# [DOCUMENT EXCERPT]
# # #

BioScience Trends. 2015;9(1):56-64. (DOI: 10.5582/ bst.2014.01140)
Roles of the highly conserved amino acids in the globular head and stalk region of the Newcastle disease virus HN protein in the membrane fusion process.
Sun CX, Wen HL, Chen YZ, Chu FL, Lin B, Ren GJ, Song YY, Wang ZY
Newcastle disease virus (NDV), an avain paramyxovirus, has been assigned to the genus Avulavirus within the family Paramyxoviridae. It causes Newcastle disease (ND) that is a highly contagious and fatal viral disease affecting poultry and most species of birds. The hemagglutinin-neuraminidase (HN) protein of NDV has multiple functions including mediating hemadsorption (HAD), neuraminidase (NA), and fusion promotion activities affecting the process of viral attachment, entry, replication and dissemination. Fusion ability of the NDV was highly correlated to its virulence. Mutations in the HN globular head and headless HN of NDV were constructed to determinate the impact of highly conserved amino acids in the globular head of paramyxovirus HN proteins and the roles of the stalk region of HN in the fusion process. It was found that the interaction between F and HN mutants E401A, G402A, G468A, V469A, Y526A, and T527A was equal to that in F and wt HN. The mutations of G402A, G468A, V469A, and T527A had various effects on cell fusion promotion, receptor binding ability, and NA activity, but the membrane merging rate was comparable to wt HN. The elimination of hemadsorption ability and NA activity of E401A and Y526A resulted in the loss of the fusion promotion function of HN. The conclusion was that receptor binding and NA had a common active site and E401 and Y526 amino acids were essential for virus attachment, entry, and dissemination. In addition, G468A mutation made different contributions to HAD and NA, which indicated that G468 was one of the potential key amino acids in switching the two functions between receptor binding and sialic acid destruction of HN. It was also proven that the headless HN of NDV could promote the fusion event mediated by F. Thus, it revealed a novel mechanism in F activation of NDV.

# # #

# [Dataset entries]
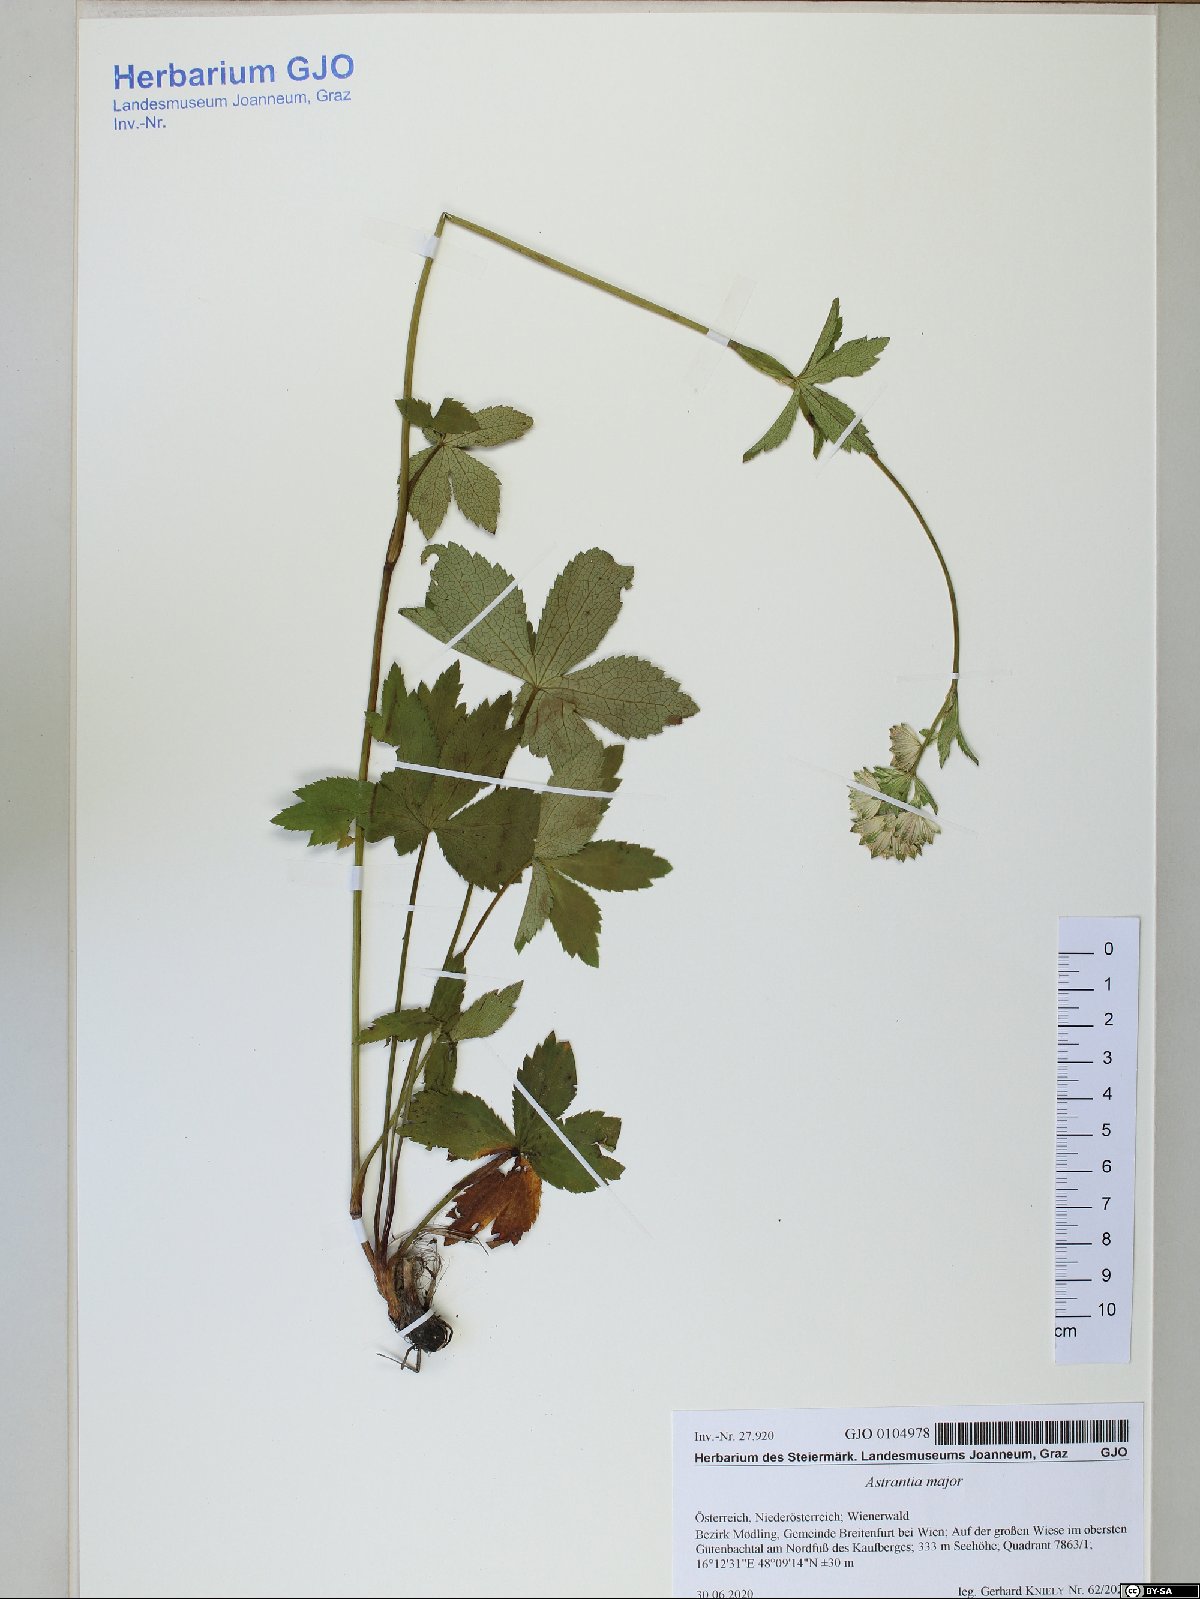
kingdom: Plantae
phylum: Tracheophyta
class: Magnoliopsida
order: Apiales
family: Apiaceae
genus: Astrantia
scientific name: Astrantia major
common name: Greater masterwort
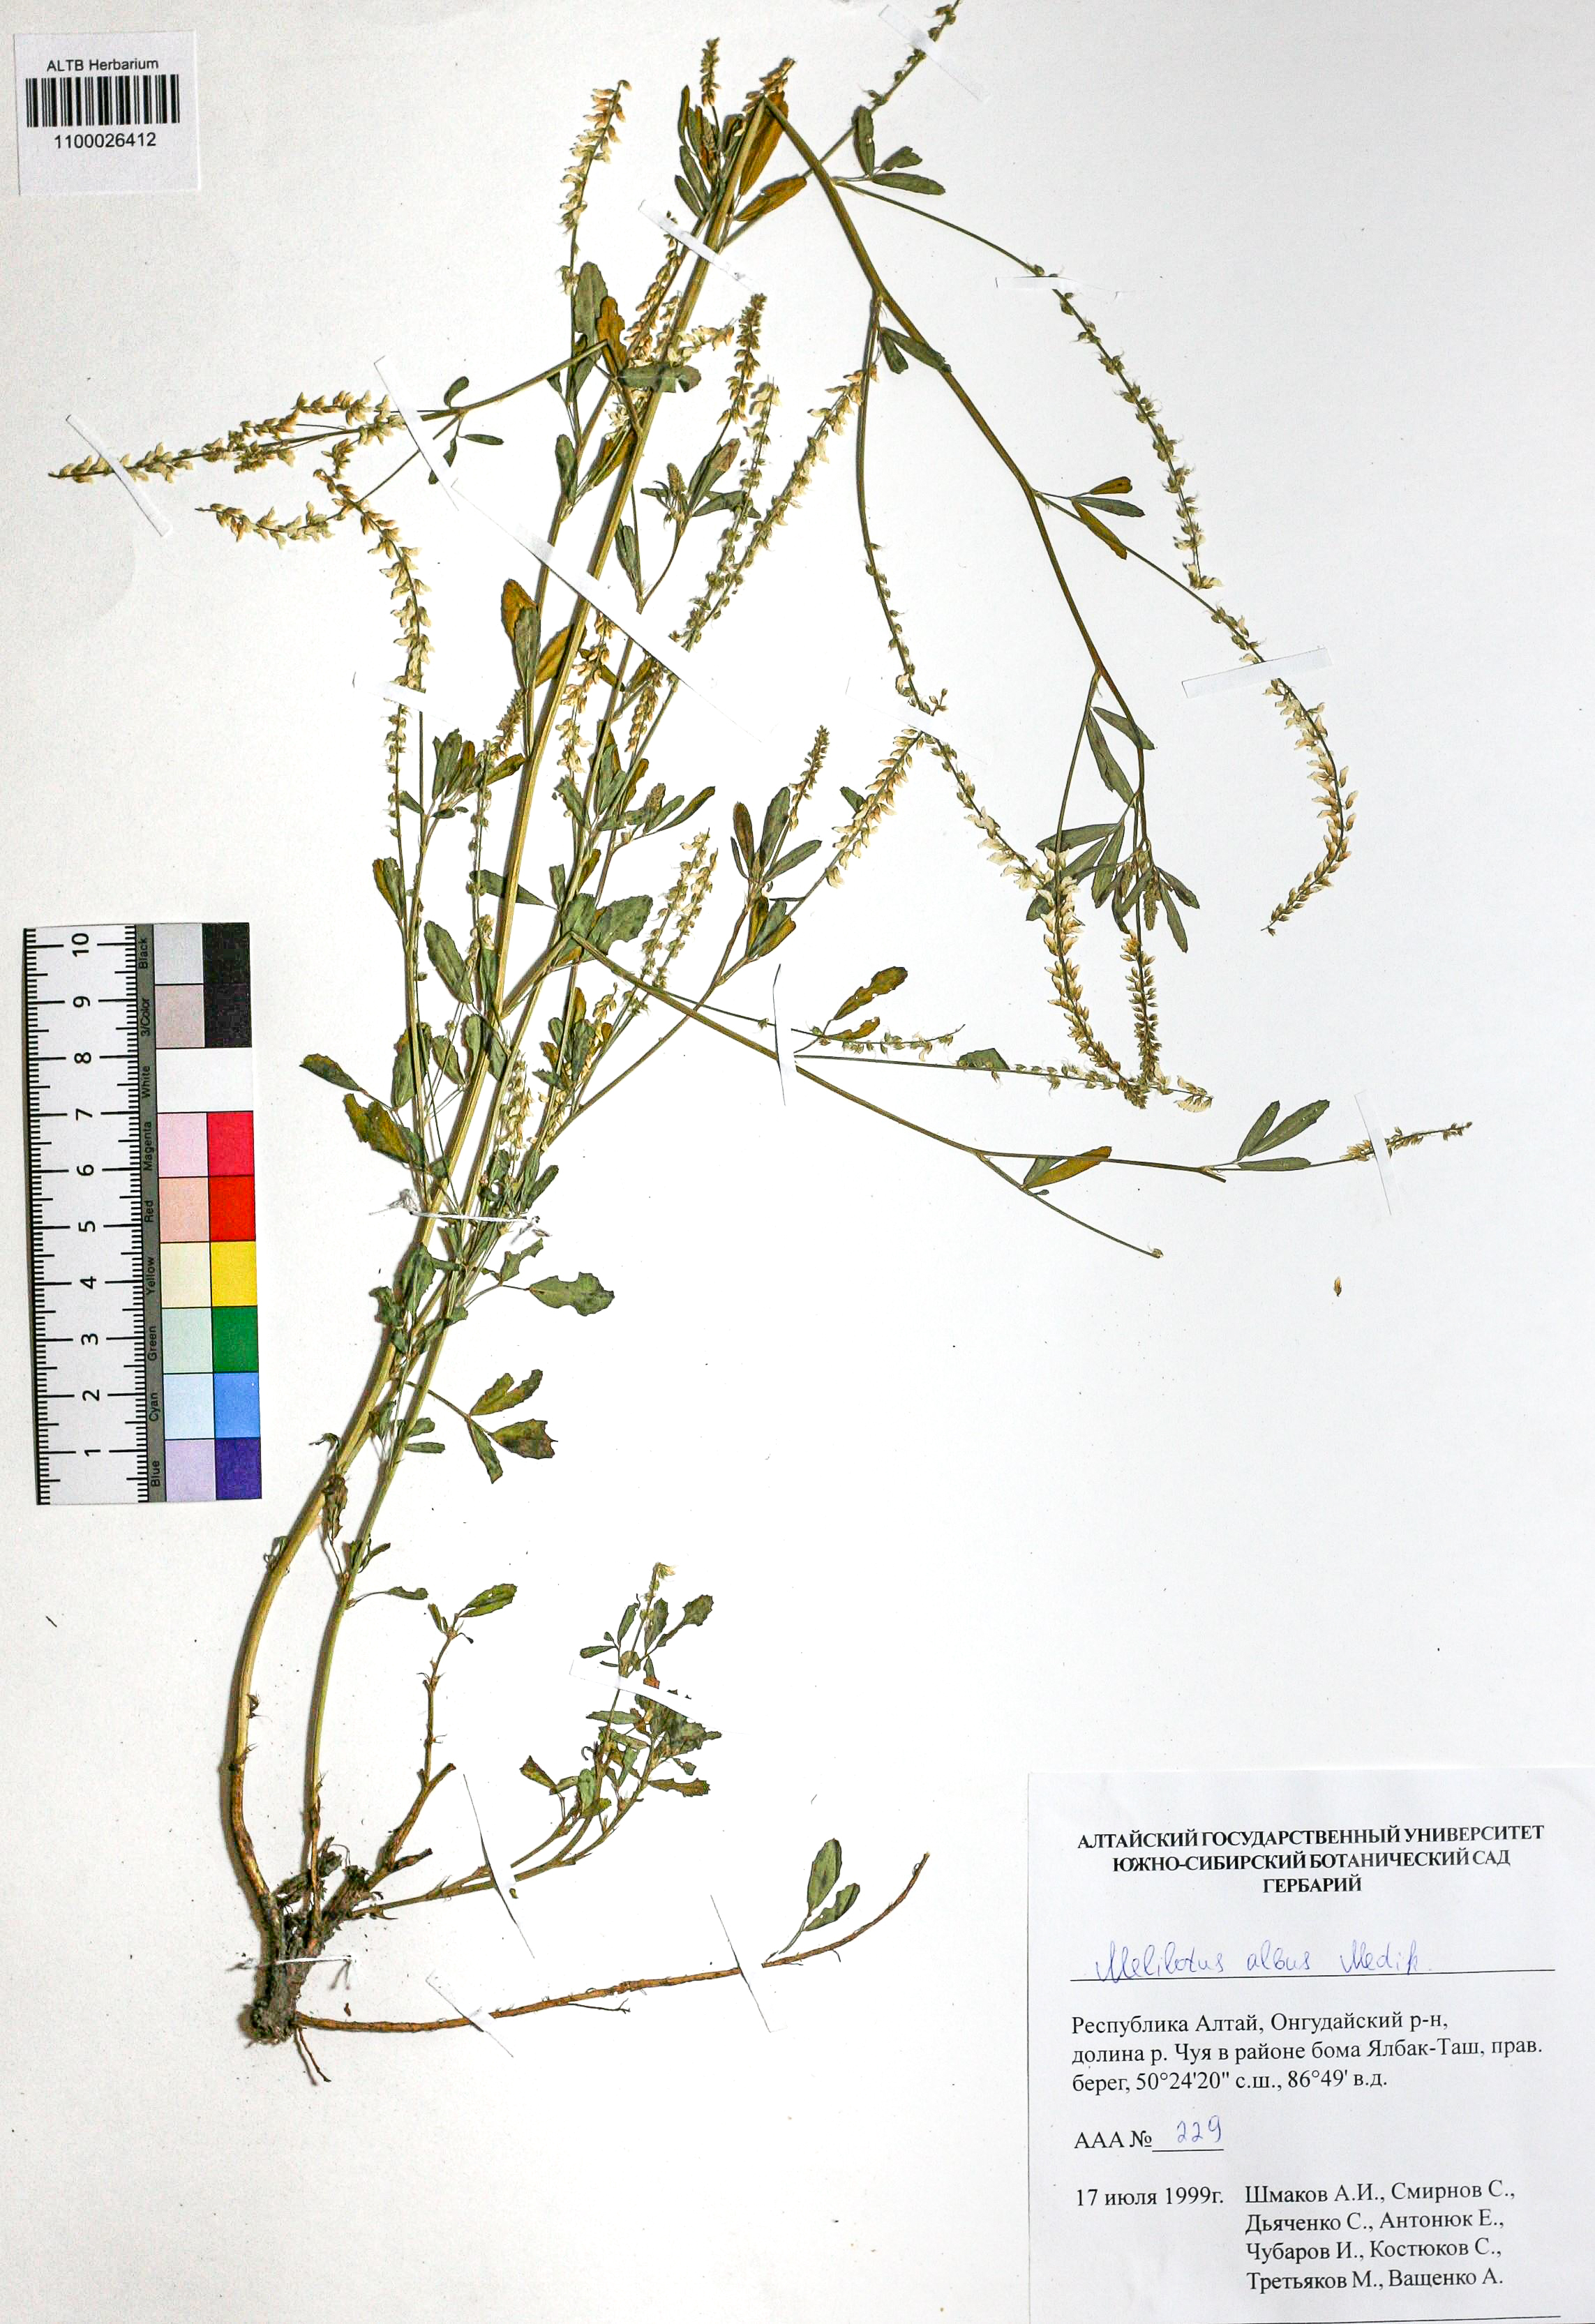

# # #

# [EXERCISE OBJECTIVE]
According to the Newcastle disease virus abstract, which two HN mutants lost the fusion promotion function after their hemadsorption ability and NA activity were eliminated?

# [EXERCISE SOLUTION]
E401A and Y526A.